▶ _REQUEST 1_
Extract every line of the listing that follows the text on application startup and shutdown, reproducing each line without change and leaving out the pictures.

***** TEXT EXCERPT *****

Started          Initialized
|----------------|------------------------------------------>
                                                         time

  not ready yet      can handle incoming traffic

--

Fast startup

  • parallel init
    • faster
    • higher cpu usage at startup
  • example: ZLayer

--

Fast startup

  ZLayer.make[Requirements](
    CommonConfig.layer,
    prometheus.publisherLayer,
    prometheus.prometheusLayer,
    Bootstrap.sttpBackendLayer,
    ...,
    ProductService.layer,
    PostgresDatabase.transactorLive,
    Tracing.live,
    Baggage.live(),
    TracingService.layer,
    ContextStorage.fiberRef,
    JaegerTracer.live
  )

Graceful shutdown

  • usually by receiving SIGTERM
  • refuse new requests
  • finish current ones

--

Release resources

  • cats Resource
  • ZIO Scope (ZManaged)
    • ZIO.acquireReleaseExitWith(acquire)(release)(use)
  • effect systems work quite well here
    • in terms of signal handling and interruptions

--

Graceful shutdown

Shutdown signal      Graceful shutdown?       Forced shutdown 
|--------------------------------------------->
0s                                            30s 

--

Graceful shutdown

  • not implemented?
  • force quit
    • data losses
    • resources not properly released
    • takes more time to close the app
      • deployment rollout

How do we know if app works fine?

--

How do we know if sth is wrong?


Crashed?

  • problem is visible
  • not ideal but at least we know
  • crashed app can be restarted
    • when?

--

Exit code

  override val run =
    program.catchAll { error =>
      ZIO.logError(s"Ooops, an error occurred: ${error.show}")
    }

--

Exit code

  override val run =
    program.catchAll { error =>
      ZIO.logError(s"Ooops, an error occurred: ${error.show}") *>
        exit(ExitCode(2))
    }

--

Exit code

  override val run =
    program.tapError { error =>
      ZIO.logError(s"Ooops, an error occurred: ${error.show}")
    }

--

Exit code

  • returning 0 (success)
    • may prevent automatic restart

Not crashed?

  • still works
    • works fine?

--

"hidden" failure?

detect it restart / give time to recover

--

but hidden failures happen sometimes

  • don't cause whole app to crash
  • they make the app unhealthy

crashed > hidden failures?



Healthchecks

  • are you health?
  • are you busy?

--

Healthchecks

  • executed periodically
  • kubernetes example:
    • liveness probe - restart
    • readiness probe - mark not ready

--

Healthchecks

  val postgres =
    Healthcheck(
      "postgres",
      for
        check <- fr"SELECT 1"
          .query[Int]
          .unique
          .transact(transactor)
          .timeout(postgresTimeout)
          .orDie
      yield check match
        case Some(1) => Healthcheck.Status.Ok
        case _       => Healthcheck.Status.Error
    )
  end postgres

--

Healthchecks

  • what can go wrong?

*****

▶ _REQUEST 2_
From the text on application startup and shutdown, copy the passage starting at "but hidden failures" and ending at "are you busy?", with no changes.

***** DATA FOR THE TASK *****

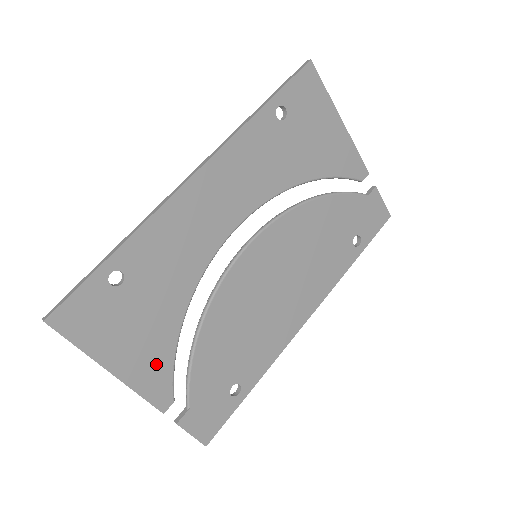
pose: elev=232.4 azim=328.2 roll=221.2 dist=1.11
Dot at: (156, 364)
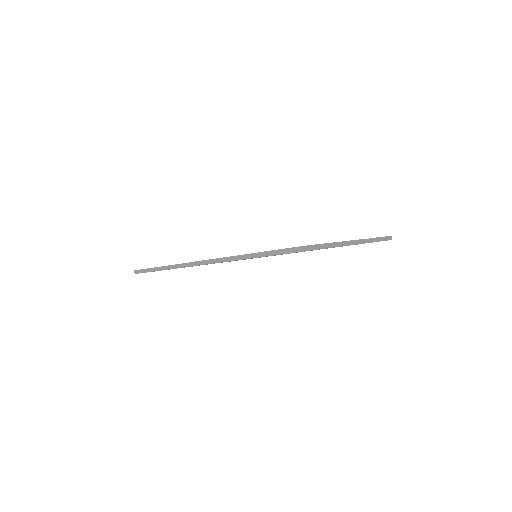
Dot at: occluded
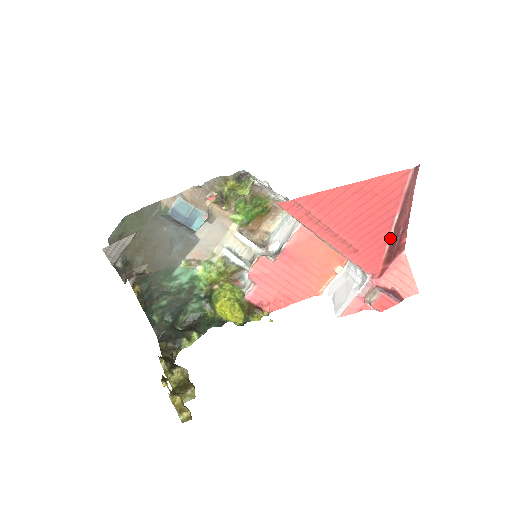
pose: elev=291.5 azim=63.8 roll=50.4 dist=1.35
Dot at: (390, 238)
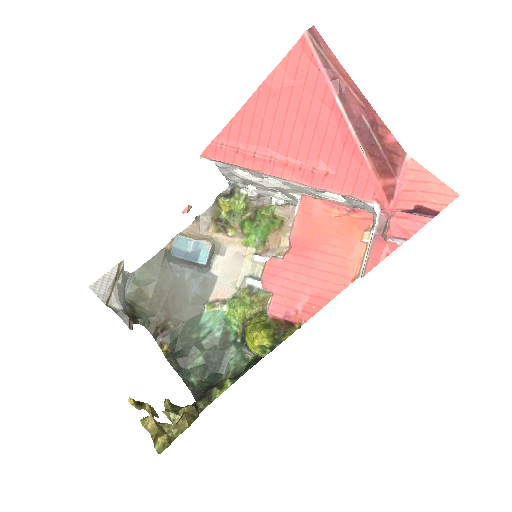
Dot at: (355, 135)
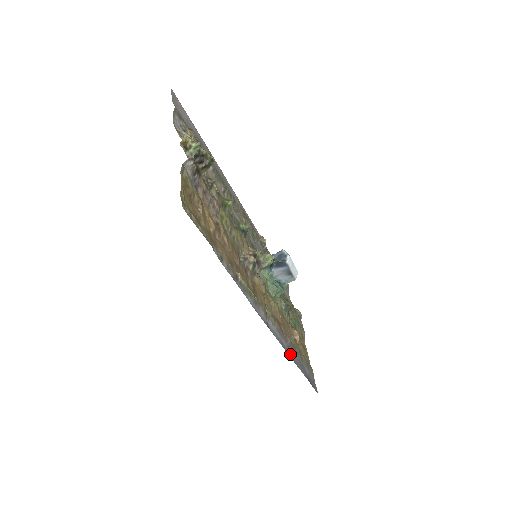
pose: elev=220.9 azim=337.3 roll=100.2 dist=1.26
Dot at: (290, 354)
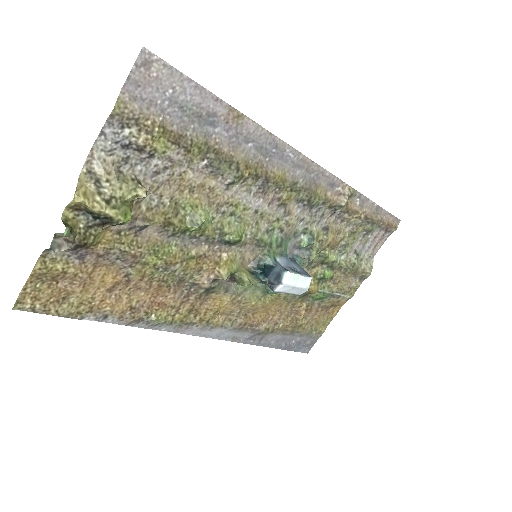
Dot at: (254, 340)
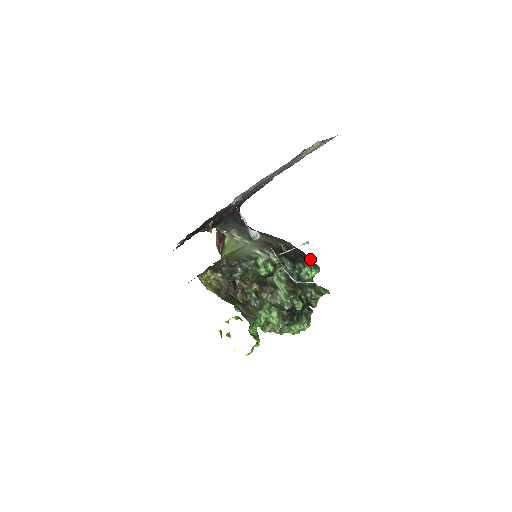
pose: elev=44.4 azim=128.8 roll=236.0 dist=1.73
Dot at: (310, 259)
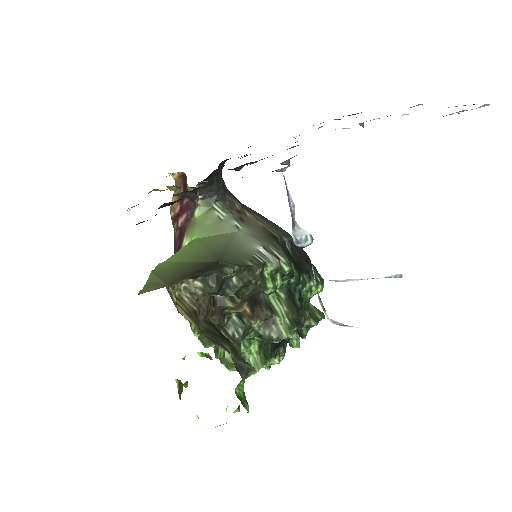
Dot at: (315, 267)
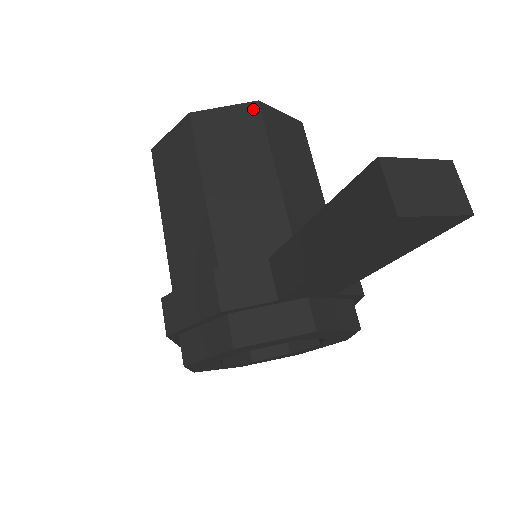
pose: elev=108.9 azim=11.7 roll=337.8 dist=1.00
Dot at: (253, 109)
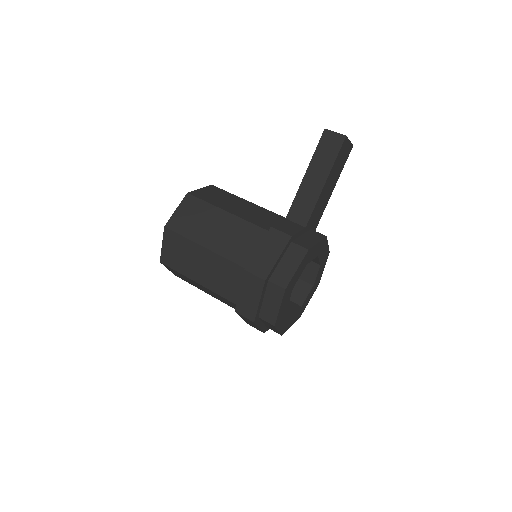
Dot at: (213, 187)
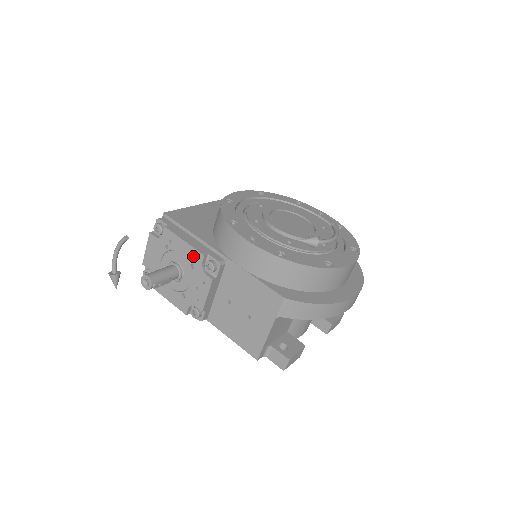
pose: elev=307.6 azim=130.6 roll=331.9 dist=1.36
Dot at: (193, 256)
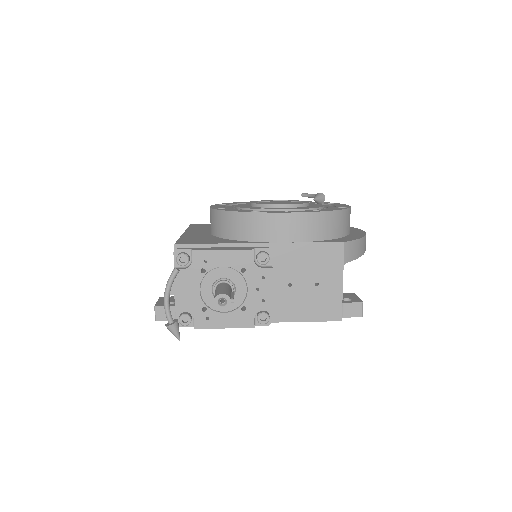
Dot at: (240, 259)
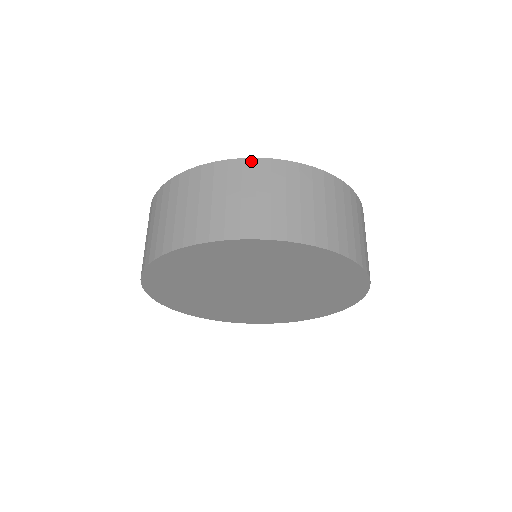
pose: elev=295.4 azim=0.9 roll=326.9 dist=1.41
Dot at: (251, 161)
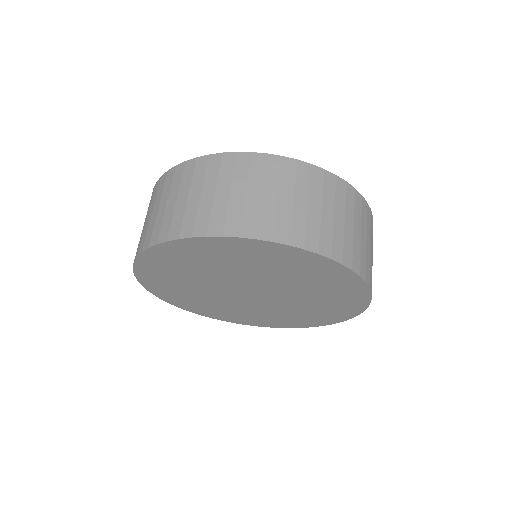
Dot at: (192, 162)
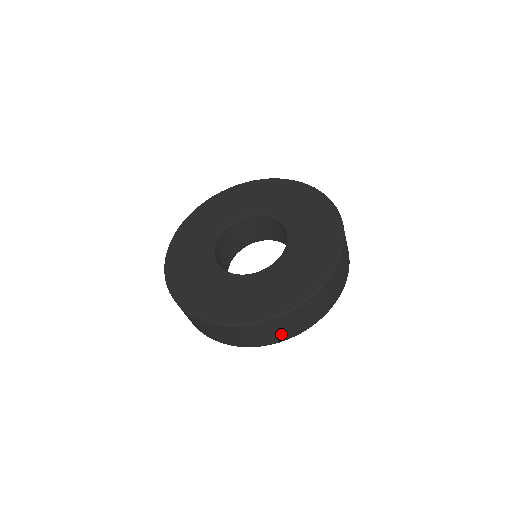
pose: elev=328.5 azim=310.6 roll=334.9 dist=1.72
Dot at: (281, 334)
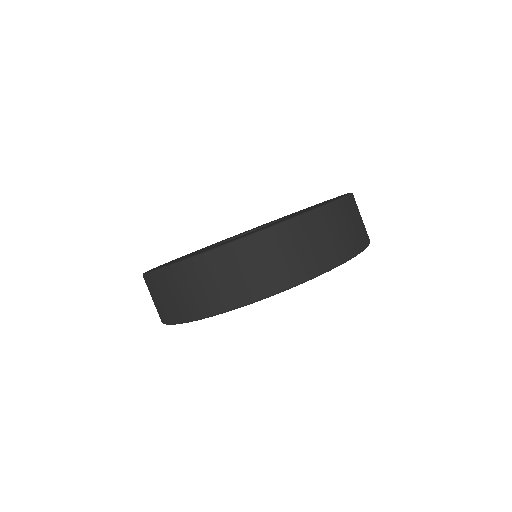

*****

▶ _FULL RESPONSE 1_
pose: elev=232.4 azim=328.2 roll=221.2 dist=1.11
Dot at: (156, 364)
Dot at: occluded
pose: elev=291.5 azim=63.8 roll=50.4 dist=1.35
Dot at: (390, 238)
Dot at: (355, 135)
pose: elev=220.9 azim=337.3 roll=100.2 dist=1.26
Dot at: (290, 354)
Dot at: (254, 340)
pose: elev=44.4 azim=128.8 roll=236.0 dist=1.73
Dot at: (310, 259)
Dot at: (315, 267)
pose: elev=108.9 azim=11.7 roll=337.8 dist=1.00
Dot at: (253, 109)
Dot at: (213, 187)
pose: elev=307.6 azim=130.6 roll=331.9 dist=1.36
Dot at: (193, 256)
Dot at: (240, 259)
pose: elev=295.4 azim=0.9 roll=326.9 dist=1.41
Dot at: (251, 161)
Dot at: (192, 162)
pose: elev=328.5 azim=310.6 roll=334.9 dist=1.72
Dot at: (281, 334)

▶ _FULL RESPONSE 2_
but hidden failures happen sometimes

  • don't cause whole app to crash
  • they make the app unhealthy

crashed > hidden failures?



Healthchecks

  • are you health?
  • are you busy?